Problem to work on - Copy the data that follows, exactly and completely.

Data extract -
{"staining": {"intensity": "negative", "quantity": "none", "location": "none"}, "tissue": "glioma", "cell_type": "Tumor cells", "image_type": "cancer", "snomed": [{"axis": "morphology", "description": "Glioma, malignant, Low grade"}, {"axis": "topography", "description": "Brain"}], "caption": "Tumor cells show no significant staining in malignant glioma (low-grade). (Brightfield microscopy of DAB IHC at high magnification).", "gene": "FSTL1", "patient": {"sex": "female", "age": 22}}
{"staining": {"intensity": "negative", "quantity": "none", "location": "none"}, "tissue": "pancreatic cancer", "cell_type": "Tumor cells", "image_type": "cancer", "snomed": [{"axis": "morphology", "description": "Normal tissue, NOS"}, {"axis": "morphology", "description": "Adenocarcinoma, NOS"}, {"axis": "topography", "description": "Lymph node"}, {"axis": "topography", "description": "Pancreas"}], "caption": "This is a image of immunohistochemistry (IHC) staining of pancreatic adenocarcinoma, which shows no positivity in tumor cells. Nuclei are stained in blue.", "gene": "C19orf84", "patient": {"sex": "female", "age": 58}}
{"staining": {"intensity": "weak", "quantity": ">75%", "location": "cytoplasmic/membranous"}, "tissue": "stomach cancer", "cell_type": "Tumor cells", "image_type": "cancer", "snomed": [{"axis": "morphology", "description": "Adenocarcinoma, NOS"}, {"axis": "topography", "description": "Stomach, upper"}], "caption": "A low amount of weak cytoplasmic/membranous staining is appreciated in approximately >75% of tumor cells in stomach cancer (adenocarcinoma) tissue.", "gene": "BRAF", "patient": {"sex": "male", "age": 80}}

Response to this task -
{"staining": {"intensity": "negative", "quantity": "none", "location": "none"}, "tissue": "glioma", "cell_type": "Tumor cells", "image_type": "cancer", "snomed": [{"axis": "morphology", "description": "Glioma, malignant, Low grade"}, {"axis": "topography", "description": "Brain"}], "caption": "Tumor cells show no significant staining in malignant glioma (low-grade). (Brightfield microscopy of DAB IHC at high magnification).", "gene": "FSTL1", "patient": {"sex": "female", "age": 22}}
{"staining": {"intensity": "negative", "quantity": "none", "location": "none"}, "tissue": "pancreatic cancer", "cell_type": "Tumor cells", "image_type": "cancer", "snomed": [{"axis": "morphology", "description": "Normal tissue, NOS"}, {"axis": "morphology", "description": "Adenocarcinoma, NOS"}, {"axis": "topography", "description": "Lymph node"}, {"axis": "topography", "description": "Pancreas"}], "caption": "This is a image of immunohistochemistry (IHC) staining of pancreatic adenocarcinoma, which shows no positivity in tumor cells. Nuclei are stained in blue.", "gene": "C19orf84", "patient": {"sex": "female", "age": 58}}
{"staining": {"intensity": "weak", "quantity": ">75%", "location": "cytoplasmic/membranous"}, "tissue": "stomach cancer", "cell_type": "Tumor cells", "image_type": "cancer", "snomed": [{"axis": "morphology", "description": "Adenocarcinoma, NOS"}, {"axis": "topography", "description": "Stomach, upper"}], "caption": "A low amount of weak cytoplasmic/membranous staining is appreciated in approximately >75% of tumor cells in stomach cancer (adenocarcinoma) tissue.", "gene": "BRAF", "patient": {"sex": "male", "age": 80}}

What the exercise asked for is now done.